Social Trading Definition
Let's start with a definition of Social trading. It is a service that allows investors to replicate the trades of experienced traders.
Social trading requires little or no knowledge of the financial markets, and only requires the user to make a correct selection of the traders to follow, especially considering the percentage of successful trades and the diversification of the financial instruments traded by the expert, namely that the expert does not focus on a single financial instrument or, failing that, does not replicate several operators who operate only with the same financial instrument.
It introduces a new way of analysing financial data by providing a ground for comparing and copying trades, techniques and strategies. Before the advent of trading socially, investors and traders relied on fundamental or technical analysis to formulate their investment decisions.

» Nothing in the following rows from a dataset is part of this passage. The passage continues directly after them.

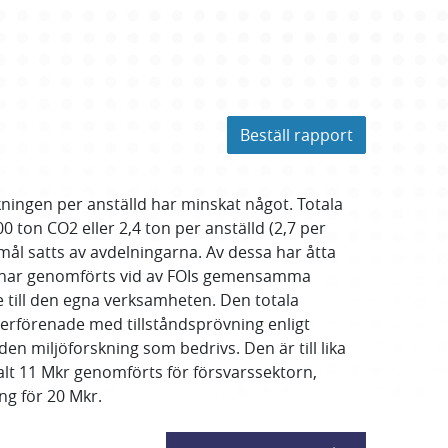
Beställ rapport
ningen per anställd har minskat något. Totala
 ton CO2 eller 2,4 ton per anställd (2,7 per
mål satts av avdelningarna. Av dessa har åtta
ision har genomförts vid av FOIs gemensamma
e till den egna verksamheten. Den totala
derförenade med tillståndsprövning enligt
den miljöforskning som bedrivs. Den är till lika
talt 11 Mkr genomförts för försvarssektorn,
ng för 20 Mkr.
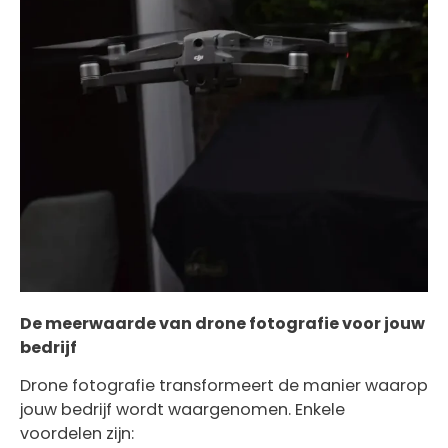
De meerwaarde van drone fotografie voor jouw
bedrijf
Drone fotografie transformeert de manier waarop
jouw bedrijf wordt waargenomen. Enkele
voordelen zijn:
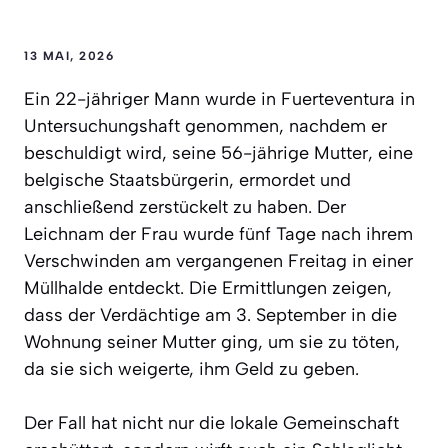
13 MAI, 2026
Ein 22-jähriger Mann wurde in Fuerteventura in
Untersuchungshaft genommen, nachdem er
beschuldigt wird, seine 56-jährige Mutter, eine
belgische Staatsbürgerin, ermordet und
anschließend zerstückelt zu haben. Der
Leichnam der Frau wurde fünf Tage nach ihrem
Verschwinden am vergangenen Freitag in einer
Müllhalde entdeckt. Die Ermittlungen zeigen,
dass der Verdächtige am 3. September in die
Wohnung seiner Mutter ging, um sie zu töten,
da sie sich weigerte, ihm Geld zu geben.
Der Fall hat nicht nur die lokale Gemeinschaft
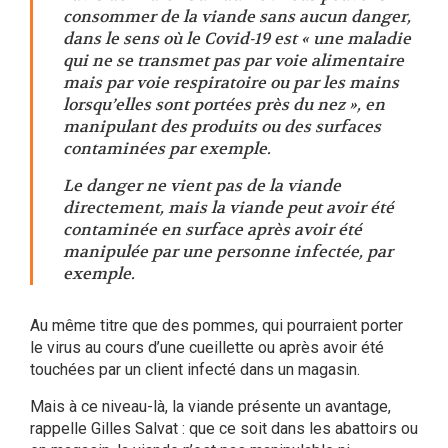
consommer de la viande sans aucun danger,
dans le sens où le Covid-19 est « une maladie
qui ne se transmet pas par voie alimentaire
mais par voie respiratoire ou par les mains
lorsqu’elles sont portées près du nez », en
manipulant des produits ou des surfaces
contaminées par exemple.
Le danger ne vient pas de la viande
directement, mais la viande peut avoir été
contaminée en surface après avoir été
manipulée par une personne infectée, par
exemple.
Au même titre que des pommes, qui pourraient porter
le virus au cours d’une cueillette ou après avoir été
touchées par un client infecté dans un magasin.
Mais à ce niveau-là, la viande présente un avantage,
rappelle Gilles Salvat : que ce soit dans les abattoirs ou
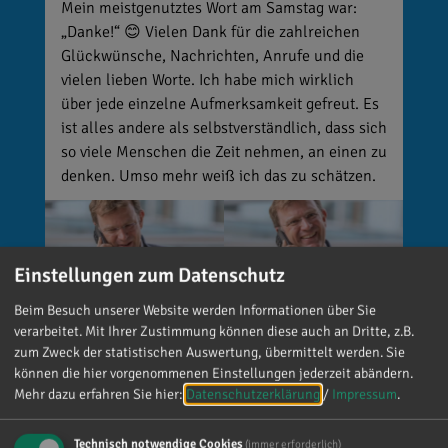
Mein meistgenutztes Wort am Samstag war:
„Danke!“ 😊 Vielen Dank für die zahlreichen
Glückwünsche, Nachrichten, Anrufe und die
vielen lieben Worte. Ich habe mich wirklich
über jede einzelne Aufmerksamkeit gefreut. Es
ist alles andere als selbstverständlich, dass sich
so viele Menschen die Zeit nehmen, an einen zu
denken. Umso mehr weiß ich das zu schätzen.
Einstellungen zum Datenschutz
Beim Besuch unserer Website werden Informationen über Sie
verarbeitet. Mit Ihrer Zustimmung können diese auch an Dritte, z.B.
zum Zweck der statistischen Auswertung, übermittelt werden. Sie
können die hier vorgenommenen Einstellungen jederzeit abändern.
Mehr dazu erfahren Sie hier:
Datenschutzerklärung
/
Impressum
.
Reinhard Brandl
Technisch notwendige Cookies
(immer erforderlich)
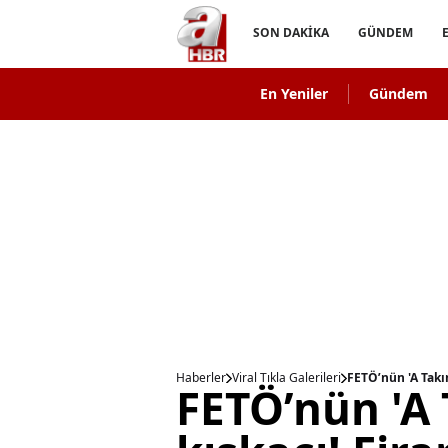
SON DAKİKA
GÜNDEM
En Yeniler
Gündem
Haberler
Viral Tıkla Galerileri
FETÖ’nün 'A Takım
FETÖ’nün 'A 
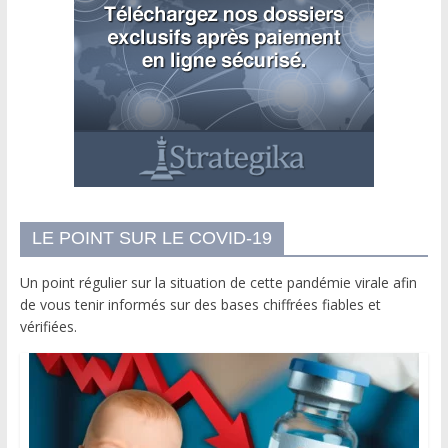
LE POINT SUR LE COVID-19
Un point régulier sur la situation de cette pandémie virale afin
de vous tenir informés sur des bases chiffrées fiables et
vérifiées.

Using social investors and traders, investors could integrate social indicators of investment decision making from trading other traders' data feeds. These networks can be considered a sub-category of online social networks.

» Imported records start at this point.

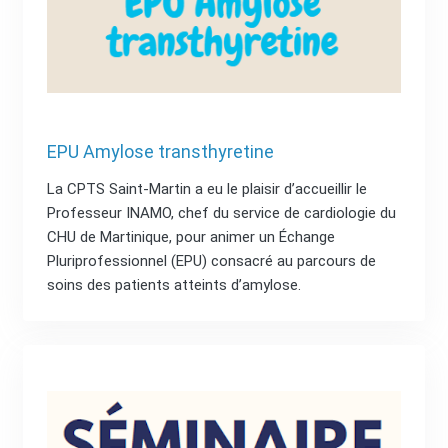
EPU Amylose transthyretine
La CPTS Saint-Martin a eu le plaisir d’accueillir le
Professeur INAMO, chef du service de cardiologie du
CHU de Martinique, pour animer un Échange
Pluriprofessionnel (EPU) consacré au parcours de
soins des patients atteints d’amylose.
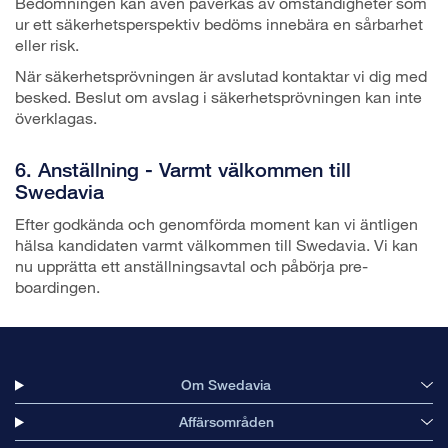
Bedömningen kan även påverkas av omständigheter som
ur ett säkerhetsperspektiv bedöms innebära en sårbarhet
eller risk.
När säkerhetsprövningen är avslutad kontaktar vi dig med
besked. Beslut om avslag i säkerhetsprövningen kan inte
överklagas.
6. Anställning - Varmt välkommen till
Swedavia
Efter godkända och genomförda moment kan vi äntligen
hälsa kandidaten varmt välkommen till Swedavia. Vi kan
nu upprätta ett anställningsavtal och påbörja pre-
boardingen.
Om Swedavia
Affärsområden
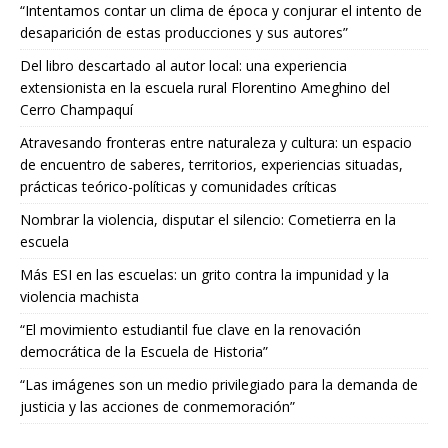
“Intentamos contar un clima de época y conjurar el intento de
desaparición de estas producciones y sus autores”
Del libro descartado al autor local: una experiencia
extensionista en la escuela rural Florentino Ameghino del
Cerro Champaquí
Atravesando fronteras entre naturaleza y cultura: un espacio
de encuentro de saberes, territorios, experiencias situadas,
prácticas teórico-políticas y comunidades críticas
Nombrar la violencia, disputar el silencio: Cometierra en la
escuela
Más ESI en las escuelas: un grito contra la impunidad y la
violencia machista
“El movimiento estudiantil fue clave en la renovación
democrática de la Escuela de Historia”
“Las imágenes son un medio privilegiado para la demanda de
justicia y las acciones de conmemoración”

It allows traders to trade online with the help of others and some have asked to reduce the learning curve from novice to experienced traders. Traders can interact with others, watch others make trades, then duplicate their trades and learn what prompted the best performer to make a trade in the first place.

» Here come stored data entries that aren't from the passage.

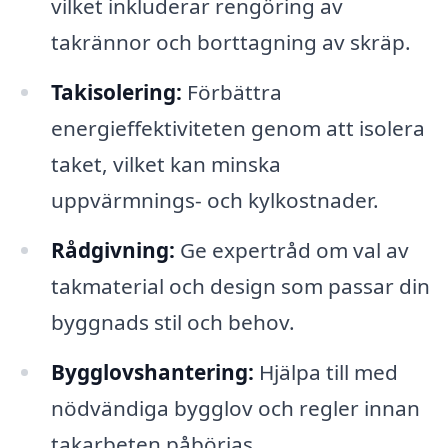
vilket inkluderar rengöring av
takrännor och borttagning av skräp.
Takisolering:
Förbättra
energieffektiviteten genom att isolera
taket, vilket kan minska
uppvärmnings- och kylkostnader.
Rådgivning:
Ge expertråd om val av
takmaterial och design som passar din
byggnads stil och behov.
Bygglovshantering:
Hjälpa till med
nödvändiga bygglov och regler innan
takarbeten påbörjas.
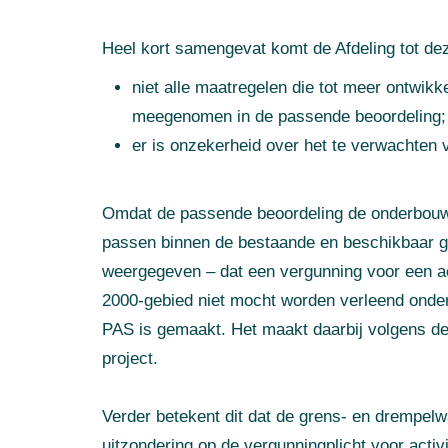
Heel kort samengevat komt de Afdeling tot de
niet alle maatregelen die tot meer ontwi
meegenomen in de passende beoordeling;
er is onzekerheid over het te verwachten 
Omdat de passende beoordeling de onderbouwi
passen binnen de bestaande en beschikbaar ges
weergegeven – dat een vergunning voor een act
2000-gebied niet mocht worden verleend onder
PAS is gemaakt. Het maakt daarbij volgens de Af
project.
Verder betekent dit dat de grens- en drempel
uitzondering op de vergunningplicht voor activi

By copying trades, traders can learn which strategies work and which don't. The company is a speculative trading activity for short-term profits pursuit.
Social trading features
What are its characteristics? We can summarise them as follows:
Flow of information: It implies the free flow of information between individual financial investors Unlimited access to information is important in financial trading and this frees up the exchange of information of interest on a small scale and individual investors
Cooperative trading: It offers traders the opportunity to work together in trading teams that can trade markets collaboratively, whether by pooling funds, splitting research, or sharing information
Monetisation: As with social networks in a broad sense, monetisation strategies are not always clear. As with social networks in general, it is possible, however, that the long-term value of such websites may come from the variety and depth of data about their users that their active communities are likely to generate.
Transparency: Platforms reveal trader performance statistics, open and past positions and market sentiment, providing members with comprehensive information to assess the credibility of the contributors they follow on the platform.